L’été est arrivé et, avec lui, s’amorce une nouvelle saison de barbecue. Pour plusieurs d’entre nous, cela nous ramène aux grillades, saucisses merguez ou hamburgers partagés avec la famille, les parents et les amis. Comme rapporté tout dernièrement par Radio-Canada ou d’autres médias, connaît-on exactement ce qu’on mange ! De la saucisse merguez contenant outre le bœuf et l’agneau, du porc et du cheval et ce, en quantité tout aussi importante que les deux ingrédients qui doivent la constituer normalement. De l’huile d’olive contrefaite ou un poisson à la place de celui qu’on croyait acheter ! Est-ce normal ?
Plusieurs cas de fraude alimentaire nous sont rapportés fréquemment. Tout dernièrement, une entreprise de l’Ontario a été condamnée par l'Agence canadienne d'inspection des aliments (ACIA) à la plus importante peine jamais imposée au Canada pour avoir enfreint les lois sur l'étiquetage.
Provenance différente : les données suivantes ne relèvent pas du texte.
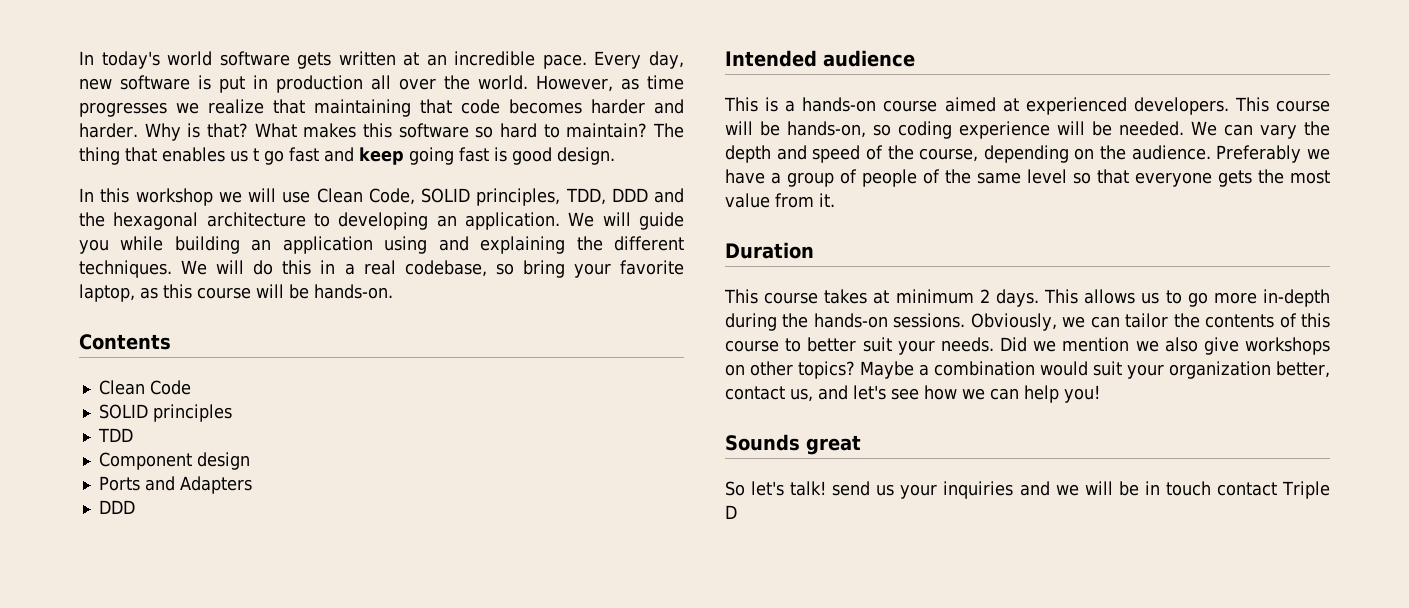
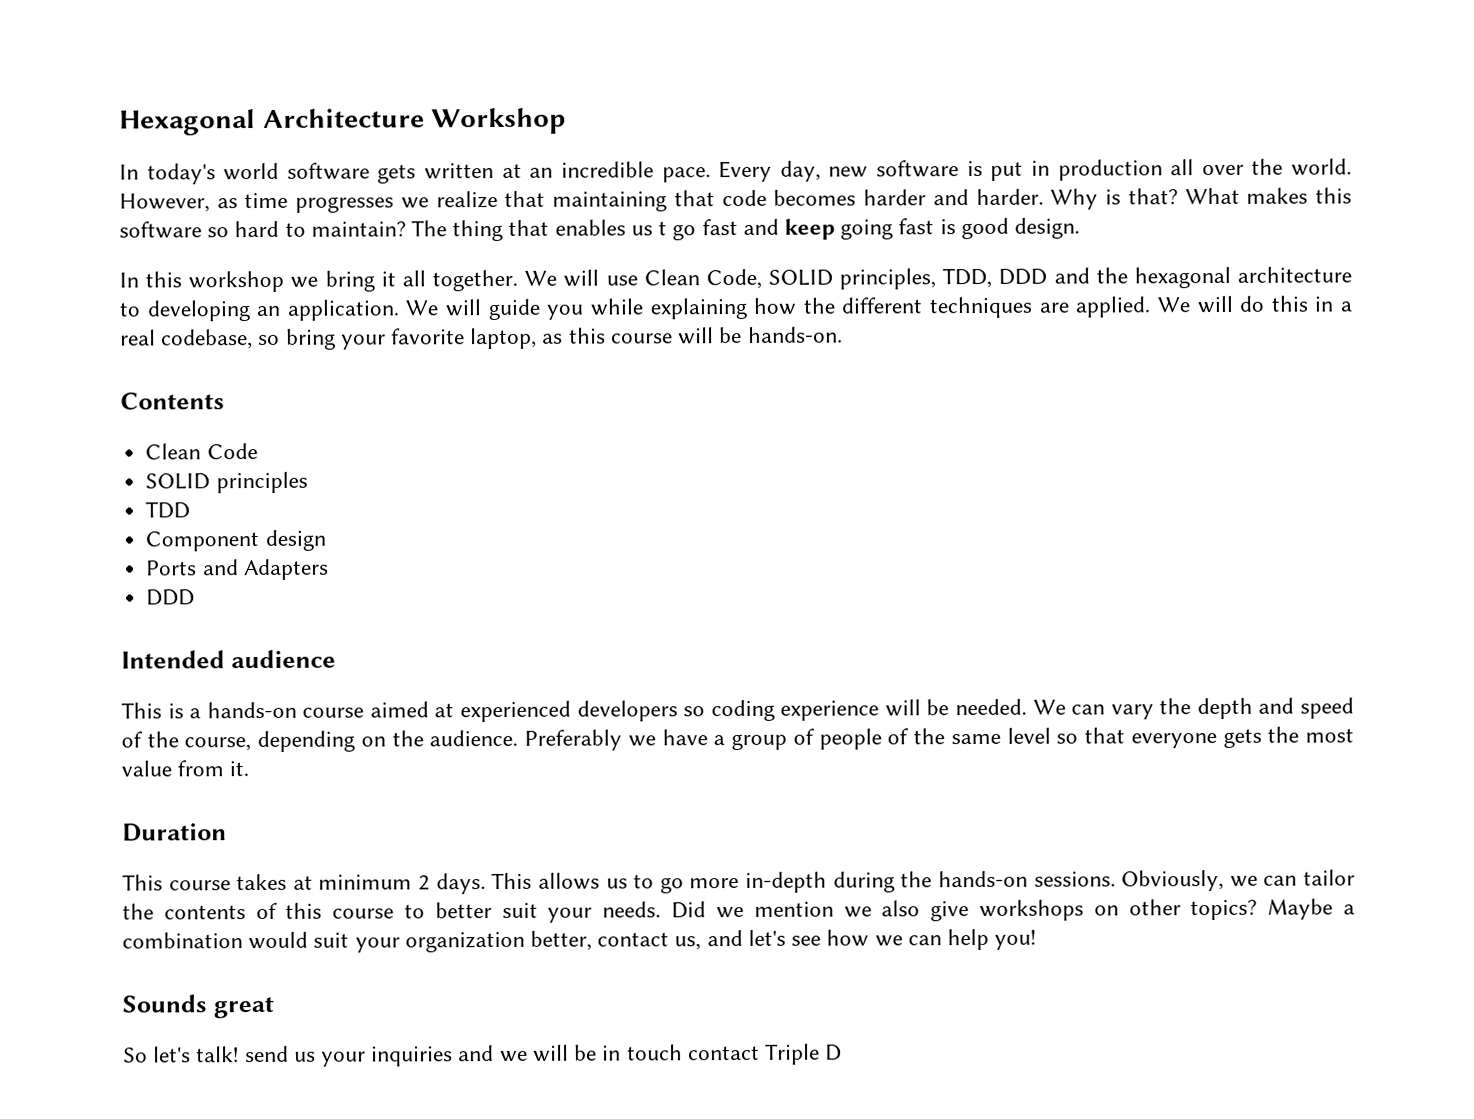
(79, 58) none -> [119,107,567,136] Hexagonal Architecture Workshop //
(242, 197) none -> [324,269,558,292] bring it all together. We
[174,236,685,254] [79,260,172,278] building an application using and explaining the different techniques. -> [649,296,1151,320] explaining how the different techniques are applied.
[1133,97,1330,115] [725,121,867,138] developers. This course will be hands-on, -> [576,700,678,722] developers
Cette dernière devra débourser 1,5 million de dollars en amendes pour avoir vendu des légumes importés en prétendant qu'ils étaient des produits locaux.
Dans une lettre d’opinion publiée par La Presse en juin dernier, Sylvain Charlebois, doyen de la faculté de management et professeur titulaire en distribution et politiques agroalimentaires à l’université Dalhousie nous apprenait des faits troublants. Selon lui, «au Canada, une étude récente basée sur des tests d’ADN a démontré que plus de 36 % des échantillons analysés indiquaient le mauvais type de poisson sur l’emballage, soit plus d’un paquet sur trois». Il semble que le problème d’étiquetage soit le prétexte plus souvent invoqué. Le professeur Charlebois nous mentionne que ce phénomène risque de se multiplier au cours des prochaines années.
De plus, il rappelle que la fraude est un phénomène planétaire et non uniquement canadien. Par conséquent, il nécessite en raison de sa complexité de mettre à contribution des actions concertées entre les paliers de gouvernement et les régulateurs déjà en place comme l’ACIA. Des techniques émergentes comme les tests d’ADN devraient permettre de démasquer rapidement les fraudeurs et d’atténuer les cas de fraude.
Mais je partage également l’opinion du professeur Charlebois pour que l’ACIA impose des sanctions financières correspondantes à un montant supérieur au gain escompté par la fraude en question. C’est inacceptable que les fraudeurs ne soient pas suffisamment punis, car, dans certains cas, à défaut d’étiquetage indiquant la présence de tous les ingrédients, ils mettent en péril la vie des consommateurs notamment ceux qui souffrent d’allergies et d’intolérance à certains aliments.
À l’instar du ministre Paradis, il propose que le consommateur puisse, de plus en plus, jouer un rôle de premier plan. M. Charlebois croit que «le meilleur moyen d’instaurer de la discipline au sein de la chaîne alimentaire est de mieux outiller le véritable PDG de l’industrie alimentaire : le consommateur». Cette idée m’apparaît fort intéressante et surtout fort judicieuse. La fraude alimentaire ne date pas d’hier et connaissant l’humain, il sera toujours tentant de recourir à l’escroquerie pour faire plus d’argent.
C’est pourquoi permettre au consommateur de jouer un rôle accru me semble la voie à privilégier. Actuellement disponible en Europe, un outil donne un rôle accru au consommateur et lui permet de télécharger sur son téléphone intelligent une application mobile assurant la véracité des informations affichées sur les étiquettes telles que l’origine des aliments, les dates d’abattage et d’emballage.
Afin de combattre la fraude et assurer une plus grande sécurité alimentaire, je crois que la voie à privilégier pour le ministre Paradis est bien celle-ci. La chaîne de distribution alimentaire et les producteurs du Québec devraient s’insérer dans cette tendance, car, dans un avenir plus ou moins lointain, les technologies nous y amèneront et permettront au consommateur de valider, en temps réel, avec leur téléphone intelligent toutes les informations allant de la certification biologique aux ingrédients utilisés par les transformateurs.
Le consommateur est un joueur-clé et il ne faut pas sous-estimer son rôle dans la lutte à la fraude et à la sécurité alimentaire.